With no line left out, restate the data word for word.
START EXERCISE MATERIAL
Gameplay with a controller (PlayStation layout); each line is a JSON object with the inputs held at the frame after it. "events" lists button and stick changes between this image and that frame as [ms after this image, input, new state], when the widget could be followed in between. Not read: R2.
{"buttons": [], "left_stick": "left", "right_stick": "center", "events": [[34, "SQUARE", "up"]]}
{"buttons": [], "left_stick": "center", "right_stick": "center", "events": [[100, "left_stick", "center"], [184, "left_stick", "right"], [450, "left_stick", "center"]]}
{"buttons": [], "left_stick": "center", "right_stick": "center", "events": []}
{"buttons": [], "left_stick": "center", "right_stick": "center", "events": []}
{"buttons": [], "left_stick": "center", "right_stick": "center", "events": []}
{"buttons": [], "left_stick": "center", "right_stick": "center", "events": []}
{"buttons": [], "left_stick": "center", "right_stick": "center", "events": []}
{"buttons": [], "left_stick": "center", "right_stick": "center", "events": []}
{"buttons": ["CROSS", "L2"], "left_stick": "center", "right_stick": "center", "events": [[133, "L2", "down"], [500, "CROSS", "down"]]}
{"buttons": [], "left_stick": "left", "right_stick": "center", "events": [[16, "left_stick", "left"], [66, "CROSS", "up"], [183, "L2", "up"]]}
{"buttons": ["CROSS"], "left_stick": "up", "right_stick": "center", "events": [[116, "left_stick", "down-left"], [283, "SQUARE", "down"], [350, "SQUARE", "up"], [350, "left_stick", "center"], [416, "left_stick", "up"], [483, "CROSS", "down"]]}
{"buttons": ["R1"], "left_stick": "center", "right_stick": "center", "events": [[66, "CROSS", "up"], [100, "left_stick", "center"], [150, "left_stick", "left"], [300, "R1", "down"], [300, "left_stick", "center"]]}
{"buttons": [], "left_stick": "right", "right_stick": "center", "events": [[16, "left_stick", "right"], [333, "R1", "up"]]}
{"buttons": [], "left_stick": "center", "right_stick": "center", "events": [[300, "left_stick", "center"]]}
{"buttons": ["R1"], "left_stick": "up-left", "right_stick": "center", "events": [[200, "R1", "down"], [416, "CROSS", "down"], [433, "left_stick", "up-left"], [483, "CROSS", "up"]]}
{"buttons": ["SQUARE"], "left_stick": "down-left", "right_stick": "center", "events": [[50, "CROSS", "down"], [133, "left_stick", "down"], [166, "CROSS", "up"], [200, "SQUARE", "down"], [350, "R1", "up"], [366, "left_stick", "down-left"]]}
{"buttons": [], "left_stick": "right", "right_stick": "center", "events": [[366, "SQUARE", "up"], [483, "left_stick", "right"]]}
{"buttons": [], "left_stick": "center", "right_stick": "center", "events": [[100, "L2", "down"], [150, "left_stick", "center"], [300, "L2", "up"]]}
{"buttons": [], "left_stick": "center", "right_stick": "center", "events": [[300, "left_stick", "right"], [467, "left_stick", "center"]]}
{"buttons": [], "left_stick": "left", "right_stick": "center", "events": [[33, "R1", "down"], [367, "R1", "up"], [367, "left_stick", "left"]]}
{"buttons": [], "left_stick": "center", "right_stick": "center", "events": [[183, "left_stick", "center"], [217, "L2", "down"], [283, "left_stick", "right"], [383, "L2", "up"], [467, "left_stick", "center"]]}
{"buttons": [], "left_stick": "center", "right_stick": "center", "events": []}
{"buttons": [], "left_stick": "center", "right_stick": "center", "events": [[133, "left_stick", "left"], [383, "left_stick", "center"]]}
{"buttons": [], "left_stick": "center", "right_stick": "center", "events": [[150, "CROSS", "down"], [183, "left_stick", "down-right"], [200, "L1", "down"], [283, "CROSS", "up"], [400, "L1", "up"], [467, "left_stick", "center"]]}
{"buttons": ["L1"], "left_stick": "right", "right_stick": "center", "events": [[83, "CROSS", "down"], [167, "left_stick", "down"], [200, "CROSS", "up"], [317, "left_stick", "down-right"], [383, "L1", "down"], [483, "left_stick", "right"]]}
END EXERCISE MATERIAL
■ THE COMPLETED TASK
Gameplay with a controller (PlayStation layout); each line is a JSON object with the inputs held at the frame after it. "events" lists button and stick changes between this image and that frame as [ms after this image, input, new state], when the widget could be followed in between. Not read: R2.
{"buttons": [], "left_stick": "left", "right_stick": "center", "events": [[34, "SQUARE", "up"]]}
{"buttons": [], "left_stick": "center", "right_stick": "center", "events": [[100, "left_stick", "center"], [184, "left_stick", "right"], [450, "left_stick", "center"]]}
{"buttons": [], "left_stick": "center", "right_stick": "center", "events": []}
{"buttons": [], "left_stick": "center", "right_stick": "center", "events": []}
{"buttons": [], "left_stick": "center", "right_stick": "center", "events": []}
{"buttons": [], "left_stick": "center", "right_stick": "center", "events": []}
{"buttons": [], "left_stick": "center", "right_stick": "center", "events": []}
{"buttons": [], "left_stick": "center", "right_stick": "center", "events": []}
{"buttons": ["CROSS", "L2"], "left_stick": "center", "right_stick": "center", "events": [[133, "L2", "down"], [500, "CROSS", "down"]]}
{"buttons": [], "left_stick": "left", "right_stick": "center", "events": [[16, "left_stick", "left"], [66, "CROSS", "up"], [183, "L2", "up"]]}
{"buttons": ["CROSS"], "left_stick": "up", "right_stick": "center", "events": [[116, "left_stick", "down-left"], [283, "SQUARE", "down"], [350, "SQUARE", "up"], [350, "left_stick", "center"], [416, "left_stick", "up"], [483, "CROSS", "down"]]}
{"buttons": ["R1"], "left_stick": "center", "right_stick": "center", "events": [[66, "CROSS", "up"], [100, "left_stick", "center"], [150, "left_stick", "left"], [300, "R1", "down"], [300, "left_stick", "center"]]}
{"buttons": [], "left_stick": "right", "right_stick": "center", "events": [[16, "left_stick", "right"], [333, "R1", "up"]]}
{"buttons": [], "left_stick": "center", "right_stick": "center", "events": [[300, "left_stick", "center"]]}
{"buttons": ["R1"], "left_stick": "up-left", "right_stick": "center", "events": [[200, "R1", "down"], [416, "CROSS", "down"], [433, "left_stick", "up-left"], [483, "CROSS", "up"]]}
{"buttons": ["SQUARE"], "left_stick": "down-left", "right_stick": "center", "events": [[50, "CROSS", "down"], [133, "left_stick", "down"], [166, "CROSS", "up"], [200, "SQUARE", "down"], [350, "R1", "up"], [366, "left_stick", "down-left"]]}
{"buttons": [], "left_stick": "right", "right_stick": "center", "events": [[366, "SQUARE", "up"], [483, "left_stick", "right"]]}
{"buttons": [], "left_stick": "center", "right_stick": "center", "events": [[100, "L2", "down"], [150, "left_stick", "center"], [300, "L2", "up"]]}
{"buttons": [], "left_stick": "center", "right_stick": "center", "events": [[300, "left_stick", "right"], [467, "left_stick", "center"]]}
{"buttons": [], "left_stick": "left", "right_stick": "center", "events": [[33, "R1", "down"], [367, "R1", "up"], [367, "left_stick", "left"]]}
{"buttons": [], "left_stick": "center", "right_stick": "center", "events": [[183, "left_stick", "center"], [217, "L2", "down"], [283, "left_stick", "right"], [383, "L2", "up"], [467, "left_stick", "center"]]}
{"buttons": [], "left_stick": "center", "right_stick": "center", "events": []}
{"buttons": [], "left_stick": "center", "right_stick": "center", "events": [[133, "left_stick", "left"], [383, "left_stick", "center"]]}
{"buttons": [], "left_stick": "center", "right_stick": "center", "events": [[150, "CROSS", "down"], [183, "left_stick", "down-right"], [200, "L1", "down"], [283, "CROSS", "up"], [400, "L1", "up"], [467, "left_stick", "center"]]}
{"buttons": ["L1"], "left_stick": "right", "right_stick": "center", "events": [[83, "CROSS", "down"], [167, "left_stick", "down"], [200, "CROSS", "up"], [317, "left_stick", "down-right"], [383, "L1", "down"], [483, "left_stick", "right"]]}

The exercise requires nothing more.